Text segment
Rather than impatient foot tapping, Perl 6 needs the help and nurture of the Perl community. The Perl 6 development process is transparent and open. Anyone with something useful to contribute will be welcomed. If you self-identify as a Perl person then Perl 6 is in part your responsibility. And if you can’t usefully contribute then, please, quietly reflect on the debt of gratitude you owe to those who do. They’re working to guarantee your future.

Perl 6 is not a liability

Perl 6 is not a liability. There’s no need to be defensive about it. Paul Cory would like to rebrand Perl 6 into the shadows. That’s the kind of Stalinist revisionism favoured by corporations that realise that their “next big thing” has become an embarrassing albatross. It’s a response to Perl 6 that the circumstances do not require.

Here are his reasons:

1) It emphasises the “inadequacies” of Perl 5.

All languages have inadequacies, imperfections, miss-features, cruft. Perl 5 is no different. Fortunately, instead of brushing them under the rug, the Perl 6 team is actively seeking to right those wrongs. A question: would you rather use a language that’s maintained by people who are a) in denial about its inadequacies or b) actively developing a new language based on recognised shortcomings? I hope that’s a rhetorical question.

2) It makes the development community look unorganized, at best. People comparing at the development pace of Python, Ruby and PHP to Perl 6 are likely to come to harsher conclusions about the community’s focus, viability and competence, based on Perl 6’s seven-year, and counting, gestation period.

Those hypothetical people are wrong and I don’t want to be part of a community that panders to their views. The Perl 5 Porters are doing a great job of continuously improving Perl 5 within the constraints that popularity brings. The Perl 6 team are laying the foundations for the next generation of Perl. Perl 5 and Perl 6 have a mutually beneficial relationship: features, tools and ideas are traded freely between the two groups. It’s healthy, responsible and creative.

Required task 1
Locate every line of the records that contains the string "kern" and copy each one. Uppercase and lowercase letters must match exactly.

Entries shown
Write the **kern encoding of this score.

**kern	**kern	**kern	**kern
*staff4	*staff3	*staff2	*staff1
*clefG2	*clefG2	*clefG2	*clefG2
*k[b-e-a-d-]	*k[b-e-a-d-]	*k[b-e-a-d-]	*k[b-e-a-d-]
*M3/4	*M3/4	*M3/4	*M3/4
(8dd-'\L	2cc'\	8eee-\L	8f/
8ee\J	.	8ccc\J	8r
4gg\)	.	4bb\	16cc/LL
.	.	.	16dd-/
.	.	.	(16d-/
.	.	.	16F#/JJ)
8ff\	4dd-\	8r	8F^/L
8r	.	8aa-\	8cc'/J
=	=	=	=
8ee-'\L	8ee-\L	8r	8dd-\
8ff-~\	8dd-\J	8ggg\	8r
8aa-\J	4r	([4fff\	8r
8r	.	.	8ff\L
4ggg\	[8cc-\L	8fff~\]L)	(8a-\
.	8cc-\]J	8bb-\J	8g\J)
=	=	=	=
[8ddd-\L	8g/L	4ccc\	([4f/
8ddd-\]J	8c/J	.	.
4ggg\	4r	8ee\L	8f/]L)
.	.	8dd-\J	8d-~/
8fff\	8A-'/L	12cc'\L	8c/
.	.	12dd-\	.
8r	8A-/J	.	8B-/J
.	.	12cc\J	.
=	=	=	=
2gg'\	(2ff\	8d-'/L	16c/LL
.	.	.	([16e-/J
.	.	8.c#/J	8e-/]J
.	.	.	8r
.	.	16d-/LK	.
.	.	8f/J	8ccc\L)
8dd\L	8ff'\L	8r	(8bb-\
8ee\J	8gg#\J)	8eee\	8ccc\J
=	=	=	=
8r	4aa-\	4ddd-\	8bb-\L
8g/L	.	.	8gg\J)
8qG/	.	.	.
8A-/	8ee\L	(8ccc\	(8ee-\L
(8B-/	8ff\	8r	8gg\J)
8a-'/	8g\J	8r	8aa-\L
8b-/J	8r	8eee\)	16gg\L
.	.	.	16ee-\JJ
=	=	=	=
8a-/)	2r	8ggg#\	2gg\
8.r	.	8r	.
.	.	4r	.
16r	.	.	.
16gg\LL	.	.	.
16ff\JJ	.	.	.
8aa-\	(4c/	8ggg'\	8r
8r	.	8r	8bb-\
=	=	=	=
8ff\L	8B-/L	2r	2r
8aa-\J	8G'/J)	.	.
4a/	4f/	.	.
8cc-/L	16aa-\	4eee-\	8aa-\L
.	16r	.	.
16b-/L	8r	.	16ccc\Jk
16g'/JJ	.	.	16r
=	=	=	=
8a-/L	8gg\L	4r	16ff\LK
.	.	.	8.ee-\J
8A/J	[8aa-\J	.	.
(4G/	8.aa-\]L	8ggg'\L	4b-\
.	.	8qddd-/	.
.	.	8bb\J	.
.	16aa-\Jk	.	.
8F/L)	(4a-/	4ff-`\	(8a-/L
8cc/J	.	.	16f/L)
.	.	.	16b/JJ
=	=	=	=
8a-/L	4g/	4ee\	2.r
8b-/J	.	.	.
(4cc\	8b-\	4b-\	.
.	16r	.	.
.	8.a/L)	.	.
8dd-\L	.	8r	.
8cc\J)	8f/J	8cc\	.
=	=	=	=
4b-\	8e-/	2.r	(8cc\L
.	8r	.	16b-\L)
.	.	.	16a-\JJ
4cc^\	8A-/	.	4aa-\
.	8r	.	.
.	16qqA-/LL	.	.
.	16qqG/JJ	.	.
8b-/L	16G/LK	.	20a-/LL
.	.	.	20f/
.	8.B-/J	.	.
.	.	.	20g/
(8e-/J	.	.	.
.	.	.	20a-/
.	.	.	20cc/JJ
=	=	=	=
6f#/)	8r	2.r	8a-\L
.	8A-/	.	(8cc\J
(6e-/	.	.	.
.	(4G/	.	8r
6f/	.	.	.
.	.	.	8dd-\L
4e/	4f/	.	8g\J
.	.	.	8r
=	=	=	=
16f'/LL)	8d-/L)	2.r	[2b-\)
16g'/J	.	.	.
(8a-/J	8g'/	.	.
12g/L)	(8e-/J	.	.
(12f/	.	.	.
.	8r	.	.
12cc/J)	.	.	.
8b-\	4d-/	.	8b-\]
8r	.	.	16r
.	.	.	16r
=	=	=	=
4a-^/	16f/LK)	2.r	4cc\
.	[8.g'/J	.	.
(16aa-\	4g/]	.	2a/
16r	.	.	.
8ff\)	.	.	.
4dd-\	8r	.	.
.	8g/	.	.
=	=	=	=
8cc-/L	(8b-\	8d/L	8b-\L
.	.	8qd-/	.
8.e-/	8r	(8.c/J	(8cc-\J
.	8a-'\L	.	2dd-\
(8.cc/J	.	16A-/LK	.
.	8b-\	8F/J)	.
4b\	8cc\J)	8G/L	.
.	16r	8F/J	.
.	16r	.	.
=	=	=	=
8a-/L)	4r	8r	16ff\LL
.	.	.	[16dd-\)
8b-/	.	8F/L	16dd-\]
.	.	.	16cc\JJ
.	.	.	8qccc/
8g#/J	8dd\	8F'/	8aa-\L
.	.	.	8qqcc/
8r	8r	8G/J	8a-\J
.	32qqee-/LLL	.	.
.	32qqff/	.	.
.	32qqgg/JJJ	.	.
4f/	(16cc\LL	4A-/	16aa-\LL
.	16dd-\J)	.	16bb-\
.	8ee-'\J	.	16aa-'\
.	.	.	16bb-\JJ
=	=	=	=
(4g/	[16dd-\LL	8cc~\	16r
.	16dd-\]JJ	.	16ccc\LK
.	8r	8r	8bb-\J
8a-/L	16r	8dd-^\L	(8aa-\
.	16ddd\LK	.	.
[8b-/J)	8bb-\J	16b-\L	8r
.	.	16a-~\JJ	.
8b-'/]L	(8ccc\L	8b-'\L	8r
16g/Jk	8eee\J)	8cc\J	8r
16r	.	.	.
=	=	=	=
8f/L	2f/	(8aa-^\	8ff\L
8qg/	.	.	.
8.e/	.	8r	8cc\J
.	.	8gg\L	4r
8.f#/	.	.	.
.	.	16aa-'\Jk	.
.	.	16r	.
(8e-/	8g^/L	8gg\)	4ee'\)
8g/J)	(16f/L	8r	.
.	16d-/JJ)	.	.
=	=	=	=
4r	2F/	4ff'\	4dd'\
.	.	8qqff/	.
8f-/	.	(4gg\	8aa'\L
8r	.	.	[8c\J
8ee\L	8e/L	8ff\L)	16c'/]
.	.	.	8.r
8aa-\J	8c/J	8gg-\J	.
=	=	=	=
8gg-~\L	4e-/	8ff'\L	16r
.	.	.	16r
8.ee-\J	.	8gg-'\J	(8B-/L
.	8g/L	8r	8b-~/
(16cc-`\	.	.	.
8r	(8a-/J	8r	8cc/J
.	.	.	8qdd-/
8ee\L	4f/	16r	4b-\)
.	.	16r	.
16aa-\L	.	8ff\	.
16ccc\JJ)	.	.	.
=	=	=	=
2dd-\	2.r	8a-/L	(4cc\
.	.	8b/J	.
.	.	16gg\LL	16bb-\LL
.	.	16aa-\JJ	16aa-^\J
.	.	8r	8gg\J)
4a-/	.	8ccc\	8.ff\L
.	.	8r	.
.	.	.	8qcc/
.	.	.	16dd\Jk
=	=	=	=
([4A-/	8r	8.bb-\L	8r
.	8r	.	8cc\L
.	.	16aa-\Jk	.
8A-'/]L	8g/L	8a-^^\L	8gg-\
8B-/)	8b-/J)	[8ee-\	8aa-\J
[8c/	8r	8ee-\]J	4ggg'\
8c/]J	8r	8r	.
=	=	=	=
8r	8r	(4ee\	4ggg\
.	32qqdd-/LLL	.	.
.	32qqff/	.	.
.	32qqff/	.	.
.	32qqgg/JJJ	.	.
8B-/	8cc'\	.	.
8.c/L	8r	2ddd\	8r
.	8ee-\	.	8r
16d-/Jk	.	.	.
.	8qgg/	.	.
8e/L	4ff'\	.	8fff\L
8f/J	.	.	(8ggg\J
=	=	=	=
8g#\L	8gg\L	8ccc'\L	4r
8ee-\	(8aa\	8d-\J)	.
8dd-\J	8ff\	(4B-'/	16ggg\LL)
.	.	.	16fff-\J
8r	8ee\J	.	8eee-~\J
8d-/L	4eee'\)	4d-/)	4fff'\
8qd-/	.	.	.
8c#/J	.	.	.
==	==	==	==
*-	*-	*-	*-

Required task 2
Write the next part of the Perl 6 piece, starting right after its final sentence.

Exercise result 1
Write the **kern encoding of this score.
**kern	**kern	**kern	**kern

Exercise result 2
Python and Ruby have, to their credit, somewhat similar splits between far sighted strategic development and tactical improvements to the current language generation. PHP is a bizarre bazaar that does not provide a model other language communities should emulate.

3) It creates uncertainty: what happens to Perl 5 when Perl 6 finally drops? How much new stuff will I have to learn? How will my existing code work, or not, if I upgrade? Why should I invest time in Perl 5 if Perl 6 is just around the corner, and will be far superior?

Learning to deal with an uncertain future comes with the territory of computing. Continual improvement necessarily means that things will change.

Perl 6 is visible proof that we have vision. Perl 5 is visible proof that we can maintain an extremely high quality programming language. These facts combined should give observers confidence about the health of Perl. As a community we certainly need to work to allay fears and calibrate expectations. But let’s not start by hiding one of our greatest assets, ok?

4) It creates frustration inside the community. Perl 6 has been “coming soon” for 7.5 years now. It’s hard to remain excited about something that long with no payoff.

Welcome to the world of free software. Instead of waiting for Godot we can go and meet him half way; help him carry his load. Let’s be explicit here: if Perl is part of your life or career and you’re tired of waiting for Perl 6 help make it happen.

You don’t have to contribute code to help. Learn more about Perl 6 so you can explain it to others. If you find it hard to learn make it easier for others: write an article that explains some of the important points, give talks, learn so you can teach.

5) The story is confusing: Pugs? Haskell? Parrot? Two development tracks? I thought this was about Perl? Yes, I have an idea of what those things are, but most folks outside the community (and a fair few inside, I’d wager) don’t know, don’t care, and shouldn’t have to.

If the story is confusing we need to tell it more clearly. That doesn’t justify changing the underlying technical narrative.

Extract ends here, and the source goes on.